= GOAL OF THE EXERCISE =
Find the line with "16. Live as" and the line with "18. Servants, be" in the entries below; output exactly those two lines, every line between them, and no others.

(Stored data)
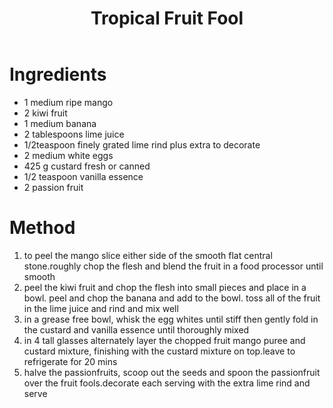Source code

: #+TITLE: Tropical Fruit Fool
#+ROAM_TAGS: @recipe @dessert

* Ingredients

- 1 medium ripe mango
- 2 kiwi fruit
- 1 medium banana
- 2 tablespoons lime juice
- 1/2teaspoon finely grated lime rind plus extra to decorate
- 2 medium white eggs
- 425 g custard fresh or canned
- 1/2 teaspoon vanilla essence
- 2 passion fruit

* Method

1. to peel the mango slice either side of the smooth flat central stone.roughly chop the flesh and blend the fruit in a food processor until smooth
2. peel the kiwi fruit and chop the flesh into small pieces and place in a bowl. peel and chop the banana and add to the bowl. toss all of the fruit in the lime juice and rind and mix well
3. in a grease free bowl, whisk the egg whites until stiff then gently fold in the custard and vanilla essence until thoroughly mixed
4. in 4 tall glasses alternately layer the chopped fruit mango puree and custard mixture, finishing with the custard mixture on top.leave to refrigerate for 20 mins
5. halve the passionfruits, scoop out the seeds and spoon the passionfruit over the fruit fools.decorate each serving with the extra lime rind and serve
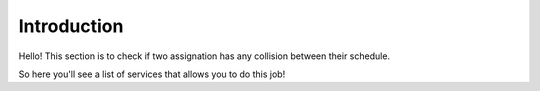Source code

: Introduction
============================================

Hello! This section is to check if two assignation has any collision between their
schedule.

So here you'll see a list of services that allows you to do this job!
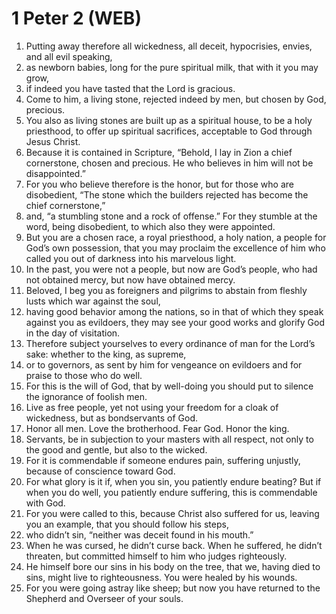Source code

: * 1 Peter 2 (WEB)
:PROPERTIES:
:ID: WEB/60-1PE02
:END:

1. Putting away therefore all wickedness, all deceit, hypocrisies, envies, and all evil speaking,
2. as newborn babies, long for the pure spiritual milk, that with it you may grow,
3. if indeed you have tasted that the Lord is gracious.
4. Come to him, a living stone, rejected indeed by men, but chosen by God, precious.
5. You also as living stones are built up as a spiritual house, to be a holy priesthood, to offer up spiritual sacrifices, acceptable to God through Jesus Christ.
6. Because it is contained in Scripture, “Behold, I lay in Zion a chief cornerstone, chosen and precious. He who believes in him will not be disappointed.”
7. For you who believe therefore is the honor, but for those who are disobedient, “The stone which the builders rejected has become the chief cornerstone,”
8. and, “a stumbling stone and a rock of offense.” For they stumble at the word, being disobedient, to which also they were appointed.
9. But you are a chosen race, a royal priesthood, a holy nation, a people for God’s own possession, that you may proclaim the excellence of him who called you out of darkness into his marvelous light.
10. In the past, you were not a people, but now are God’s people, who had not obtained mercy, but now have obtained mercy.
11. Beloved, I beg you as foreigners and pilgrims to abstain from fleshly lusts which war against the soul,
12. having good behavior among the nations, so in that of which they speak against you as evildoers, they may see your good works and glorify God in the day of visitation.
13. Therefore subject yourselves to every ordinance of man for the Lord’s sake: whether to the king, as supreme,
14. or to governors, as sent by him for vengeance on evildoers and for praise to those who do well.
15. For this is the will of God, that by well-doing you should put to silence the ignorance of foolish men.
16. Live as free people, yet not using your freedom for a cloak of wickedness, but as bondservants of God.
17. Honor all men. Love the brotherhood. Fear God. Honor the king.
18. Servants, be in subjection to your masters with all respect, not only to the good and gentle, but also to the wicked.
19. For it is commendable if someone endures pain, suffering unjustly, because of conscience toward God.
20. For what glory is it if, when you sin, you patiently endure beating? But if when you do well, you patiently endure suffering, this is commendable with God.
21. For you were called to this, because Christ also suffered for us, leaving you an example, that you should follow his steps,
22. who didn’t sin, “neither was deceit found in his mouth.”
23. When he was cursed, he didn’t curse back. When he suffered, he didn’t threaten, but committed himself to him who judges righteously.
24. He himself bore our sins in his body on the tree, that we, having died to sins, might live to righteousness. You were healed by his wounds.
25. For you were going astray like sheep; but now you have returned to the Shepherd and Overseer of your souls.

= SOLUTION FOR THIS TASK =
16. Live as free people, yet not using your freedom for a cloak of wickedness, but as bondservants of God.
17. Honor all men. Love the brotherhood. Fear God. Honor the king.
18. Servants, be in subjection to your masters with all respect, not only to the good and gentle, but also to the wicked.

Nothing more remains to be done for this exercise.